Die Chefin des italienischen Industrieverbandes "Confindustria", Emma Marcegaglia, drängte zur Eile: "Wir können die Wahrheit nicht mehr verheimlichen: Das Land steht am Abgrund. Entweder handeln wir jetzt oder wir enden wie Griechenland."

Merkel und Cameron drücken aufs Tempo

Bundeskanzlerin Angela Merkel sagte in einem Gespräch mit der Deutschen Presse-Agentur: "Italien muss seine Sparanstrengungen verstärken - und das weiß auch die italienische Regierung. Sie hat einen Plan vorgelegt, der jetzt umgesetzt werden muss." Zur Frage, ob die bisherigen Sparpläne Roms ausreichen, sagte die Kanzlerin: "Kein Staat kann zurzeit von sich behaupten, er sei am Ende des Reformweges, wir alle werden immer wieder über Anpassungen nachdenken müssen. Aber für Italien kann man sagen, dass das Land sich bereits viel vorgenommen hat." Die Entwicklung auf den Finanzmärkten bereite der Bundesregierung generell Sorgen.

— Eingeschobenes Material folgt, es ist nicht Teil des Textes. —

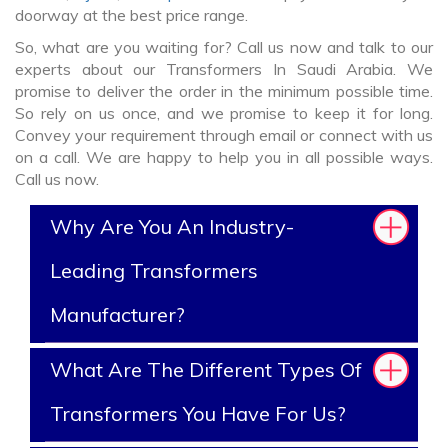
doorway at the best price range.
So, what are you waiting for? Call us now and talk to our
experts about our Transformers In Saudi Arabia. We
promise to deliver the order in the minimum possible time.
So rely on us once, and we promise to keep it for long.
Convey your requirement through email or connect with us
on a call. We are happy to help you in all possible ways.
Call us now.
Why Are You An Industry-
Leading Transformers
Manufacturer?
What Are The Different Types Of
Transformers You Have For Us?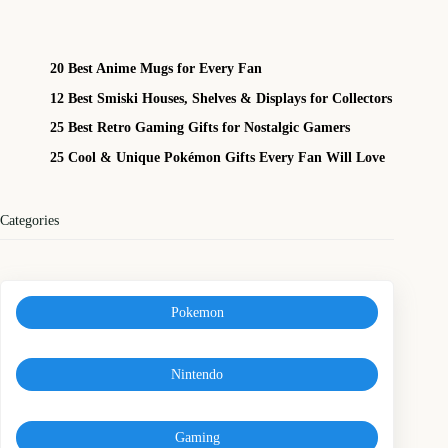
20 Best Anime Mugs for Every Fan
12 Best Smiski Houses, Shelves & Displays for Collectors
25 Best Retro Gaming Gifts for Nostalgic Gamers
25 Cool & Unique Pokémon Gifts Every Fan Will Love
Categories
Pokemon
Nintendo
Gaming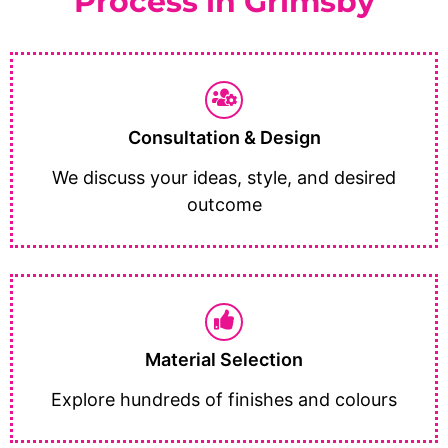
Process in Grimsby
Consultation & Design
We discuss your ideas, style, and desired
outcome
Material Selection
Explore hundreds of finishes and colours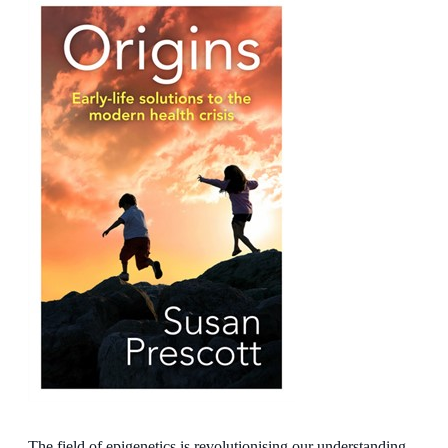
The field of epigenetics is revolutionising our understanding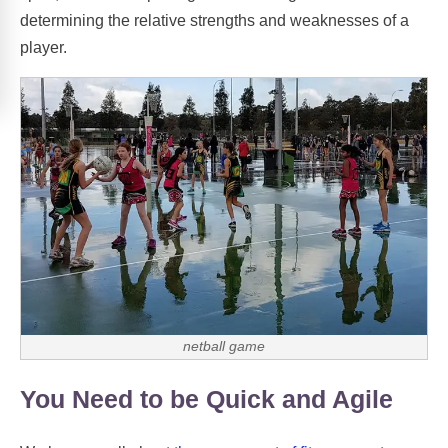
determining the relative strengths and weaknesses of a
player.
netball game
You Need to be Quick and Agile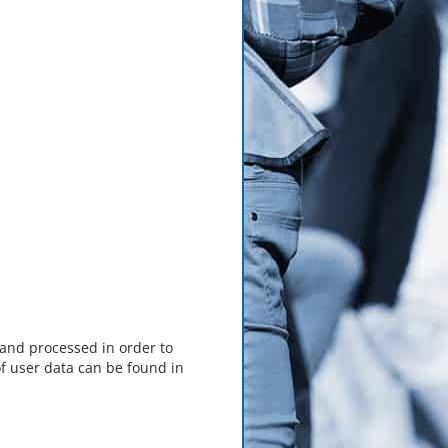
 and processed in order to
f user data can be found in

Der britische Premierminister David Cameron sagte, die Zinsen für italienische Staatsanleihen lägen längst über einem nachhaltigen Niveau. "Wenn man keine glaubwürdigen Plan hat, mit seinen Schulden umzugehen und das Defizit anzugehen, dann bekommt man kein Geld geliehen, ob man die Märkte nun mag oder nicht", sagte er im Parlament in London. Das sehe man in Griechenland "und nun tragischerweise auch in Italien."

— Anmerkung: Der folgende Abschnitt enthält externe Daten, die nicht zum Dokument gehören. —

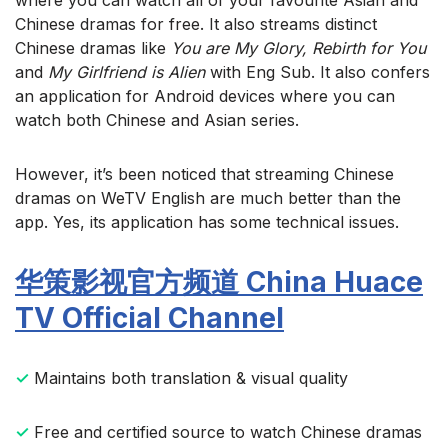
Chinese dramas for free. It also streams distinct
Chinese dramas like
You are My Glory, Rebirth for You
and
My Girlfriend is Alien
with Eng Sub. It also confers
an application for Android devices where you can
watch both Chinese and Asian series.
However, it’s been noticed that streaming Chinese
dramas on WeTV English are much better than the
app. Yes, its application has some technical issues.
华策影视官方频道 China Huace
TV Official Channel
✓
Maintains both translation & visual quality
✓
Free and certified source to watch Chinese dramas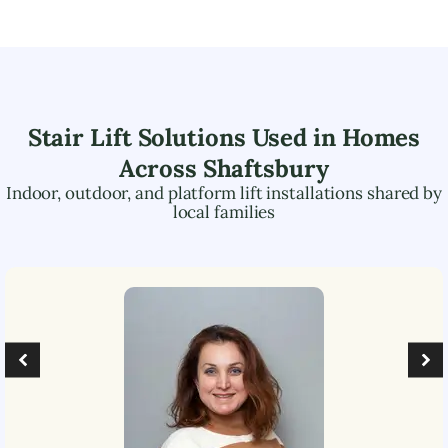
Stair Lift Solutions Used in Homes
Across
Shaftsbury
Indoor, outdoor, and platform lift installations shared by
local families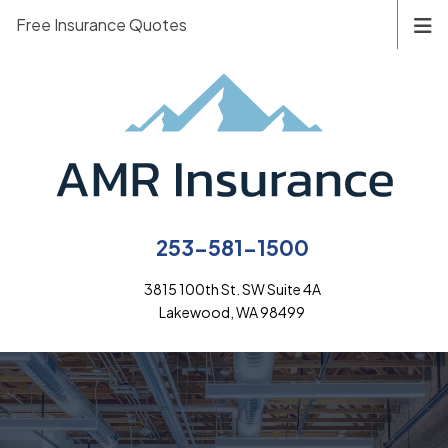
Free Insurance Quotes
253-581-1500
3815 100th St. SW Suite 4A
Lakewood, WA 98499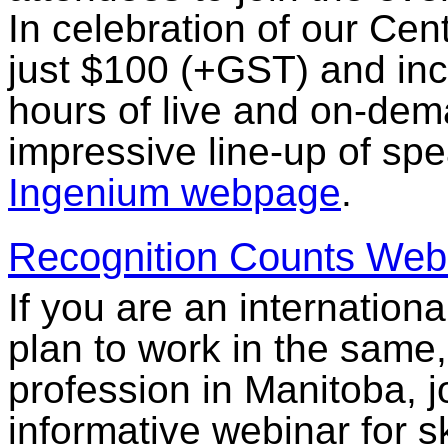
In celebration of our Cent
just $100 (+GST) and inc
hours of live and on-de
impressive line-up of spea
Ingenium webpage
.
Recognition Counts Web
If you are an internationa
plan to work in the same, 
profession in Manitoba, 
informative webinar for s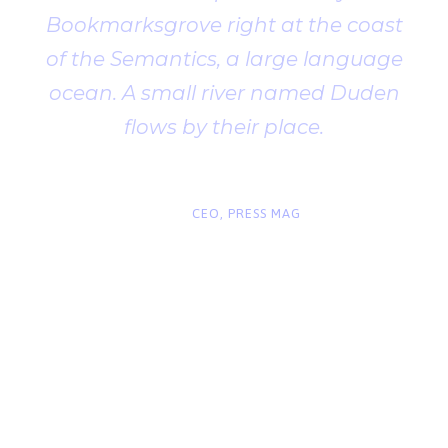
Bookmarksgrove right at the coast
of the Semantics, a large language
ocean. A small river named Duden
flows by their place.
“
John Smith
CEO, PRESS MAG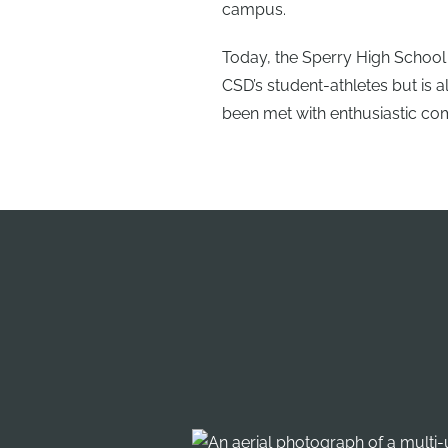
campus.
Today, the Sperry High School 
CSD’s student-athletes but is 
been met with enthusiastic co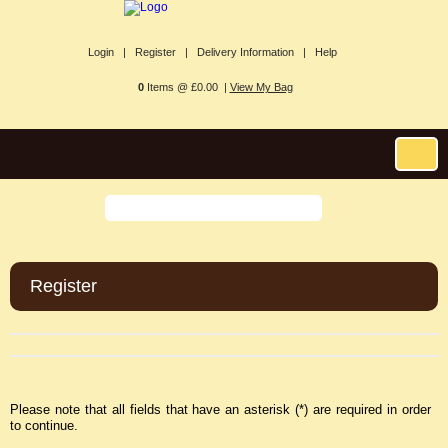
Login |
Register |
Delivery Information |
Help
0
Items @ £0.00 |
View My Bag
Register
Please note that all fields that have an asterisk (*) are required in order
to continue.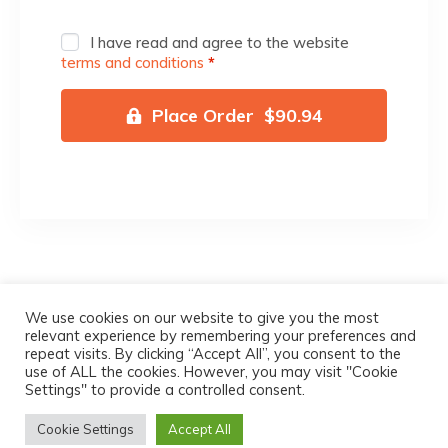
I have read and agree to the website
terms and conditions
*
Place Order $90.94
We use cookies on our website to give you the most
relevant experience by remembering your preferences and
Michael Pink Innovations LLC – @
2022
All
repeat visits. By clicking “Accept All”, you consent to the
use of ALL the cookies. However, you may visit "Cookie
Rights Reserved
Settings" to provide a controlled consent.
Terms & Conditions
|
Privacy Policy
|
Refund
Cookie Settings
Accept All
Policy
|
Delivery And Shipping Policy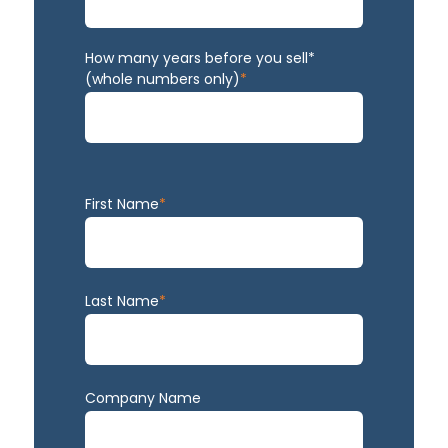
How many years before you sell*
(whole numbers only)
*
First Name
*
Last Name
*
Company Name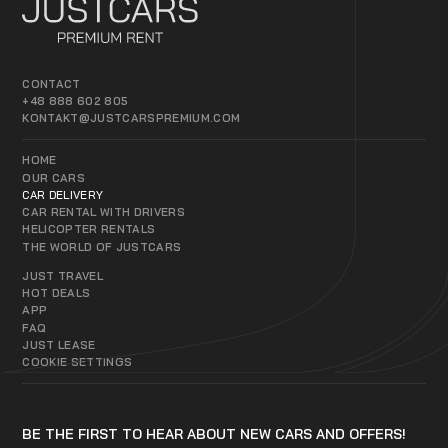
CONTACT
+48 888 602 805
KONTAKT@JUSTCARSPREMIUM.COM
HOME
OUR CARS
CAR DELIVERY
CAR RENTAL WITH DRIVERS
HELICOPTER RENTALS
THE WORLD OF JUSTCARS
JUST TRAVEL
HOT DEALS
APP
FAQ
JUST LEASE
COOKIE SETTINGS
BE THE FIRST TO HEAR ABOUT NEW CARS AND OFFERS!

Das Bundesfinanzministerium wies einen Bericht zurück, wonach Berlusconi beim G20-Gipfel Unterstützung durch den Euro-Rettungsschirm EFSF angeboten wurde. Zuvor hatte Reuters am Mittwoch unter Berufung auf mehrere Teilnehmer einer Sitzung des Bundestags-Haushaltsausschusses berichtet, Schäuble habe dort gesagt, Berlusconi sei in Cannes EFSF-Hilfe angeboten worden, was dieser abgelehnt habe.

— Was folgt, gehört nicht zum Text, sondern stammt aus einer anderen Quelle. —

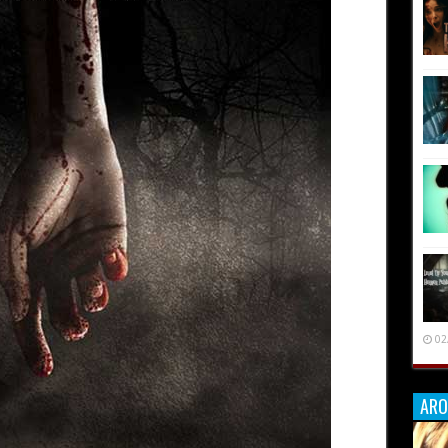
02
ARO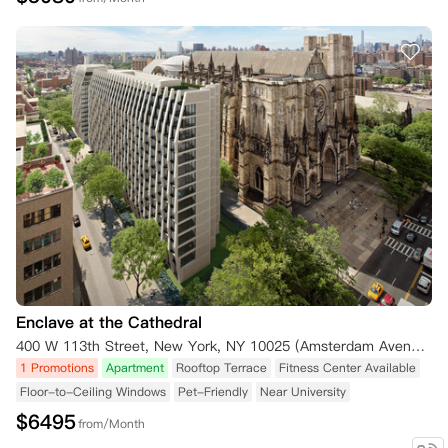
Enclave at the Cathedral
400 W 113th Street, New York, NY 10025 (Amsterdam Avenue) New York NY 10025
1 Promotions
Apartment
Rooftop Terrace
Fitness Center Available
Floor-to-Ceiling Windows
Pet-Friendly
Near University
$
6495
from/Month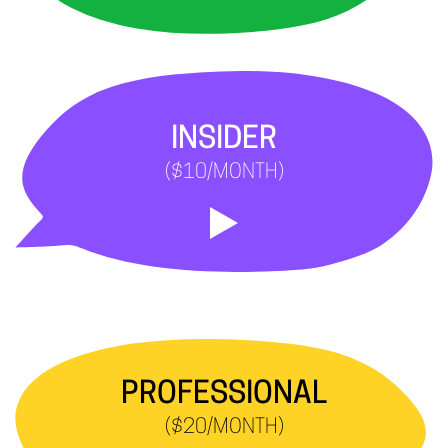
INSIDER
($10/MONTH)
PROFESSIONAL
($20/MONTH)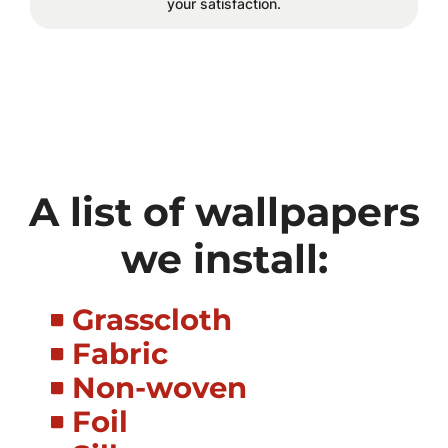
your satisfaction.
A list of wallpapers
we install:
Grasscloth
Fabric
Non-woven
Foil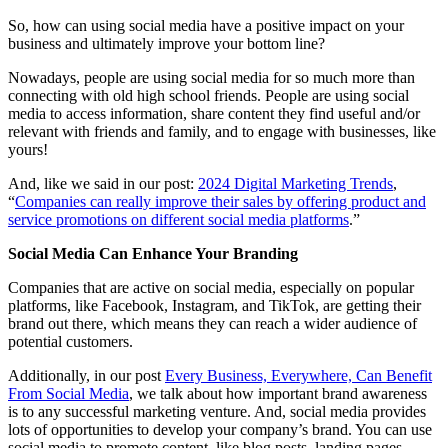
So, how can using social media have a positive impact on your
business and ultimately improve your bottom line?
Nowadays, people are using social media for so much more than
connecting with old high school friends. People are using social
media to access information, share content they find useful and/or
relevant with friends and family, and to engage with businesses, like
yours!
And, like we said in our post:
2024 Digital Marketing Trends
,
“
Companies can really improve their sales by offering product and
service promotions on different social media platforms
.”
Social Media Can Enhance Your Branding
Companies that are active on social media, especially on popular
platforms, like Facebook, Instagram, and TikTok, are getting their
brand out there, which means they can reach a wider audience of
potential customers.
Additionally, in our post
Every Business, Everywhere, Can Benefit
From Social Media
, we talk about how important brand awareness
is to any successful marketing venture. And, social media provides
lots of opportunities to develop your company’s brand. You can use
social media to promote content, like blog posts, landing pages,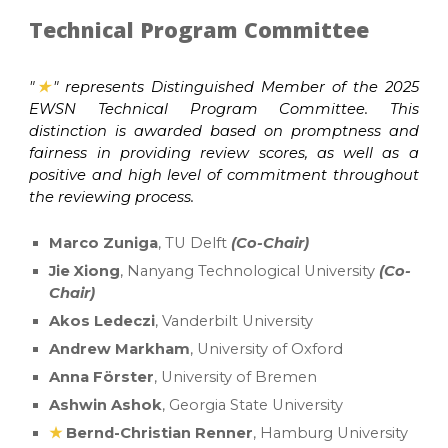
Technical Program Committee
"
★
"
represents Distinguished Member of the 2025
EWSN Technical Program Committee. This
distinction is awarded based on promptness and
fairness in providing review scores, as well as a
positive and high level of commitment throughout
the reviewing process.
Marco Zuniga
, TU Delft
(Co-Chair)
Jie Xiong
, Nanyang Technological University
(Co-
Chair)
Akos Ledeczi
, Vanderbilt University
Andrew Markham
, University of Oxford
Anna Förster
, University of Bremen
Ashwin Ashok
, Georgia State University
★
Bernd-Christian Renner
, Hamburg University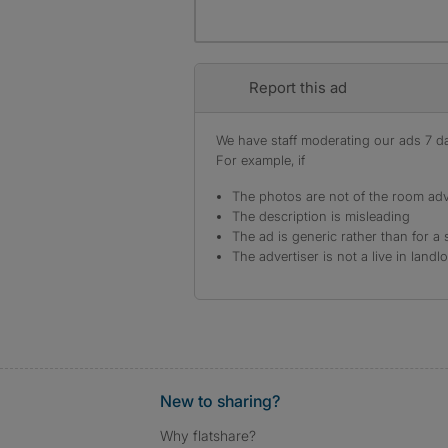
Report this ad
We have staff moderating our ads 7 day
For example, if
The photos are not of the room adv
The description is misleading
The ad is generic rather than for a 
The advertiser is not a live in landl
New to sharing?
Why flatshare?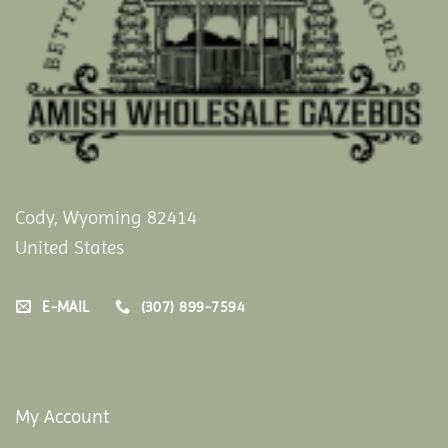
Cody, Wyoming 82414
United States
E-MAIL
(307) 899-7594
My Account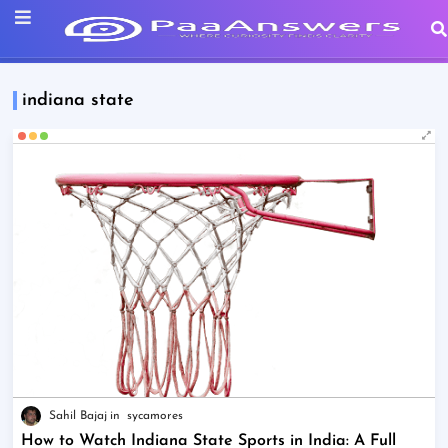
indiana state
Sahil Bajaj
sycamores
How to Watch Indiana State Sports in India: A Full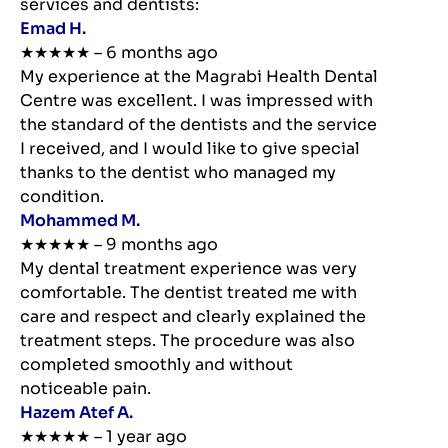
services and dentists:
Emad H.
★★★★★ – 6 months ago
My experience at the Magrabi Health Dental
Centre was excellent. I was impressed with
the standard of the dentists and the service
I received, and I would like to give special
thanks to the dentist who managed my
condition.
Mohammed M.
★★★★★ – 9 months ago
My dental treatment experience was very
comfortable. The dentist treated me with
care and respect and clearly explained the
treatment steps. The procedure was also
completed smoothly and without
noticeable pain.
Hazem Atef A.
★★★★★ – 1 year ago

Rettungsschirm nicht groß genug für Italien

Analysten zufolge befindet sich Italien mittlerweile genau in der Lage, in der Griechenland, Portugal und Irland waren, bevor sie unter den Euro-Rettungsschirm schlüpften. Der Hilfsfonds EFSF ist aber nach wie vor aber viel zu klein, um Italien mit seiner Gesamtschuldenlast von 1,9 Billionen Euro stützen zu können. Das Hebelmodell, mit dem der EFSF nach einem Beschluss der Euro-Staats- und Regierungschefs bis auf eine Billionen Euro erweitert werden soll, ist noch nicht funktionstüchtig. Außerdem bestehen nach den jüngsten Turbulenzen in Griechenland kaum Aussichten, dass sich private Investoren oder Staatsfonds etwa aus China und Russland daran in großem Stil beteiligen.

In Rom trafen Inspektoren der Europäischen Union ein. Sie sollen sicherstellen, dass die von Italien beim G20-Treffen vergangene Woche in Cannes zugesagten Wirtschaftsreformen auch umgesetzt werden. In Cannes hatte sich Berlusconi dazu bereiterklärt, den Reformkurs des Landes unter die Aufsicht des Internationalen Währungsfonds zu stellen, der am Euro-Rettungsschirm beteiligt ist.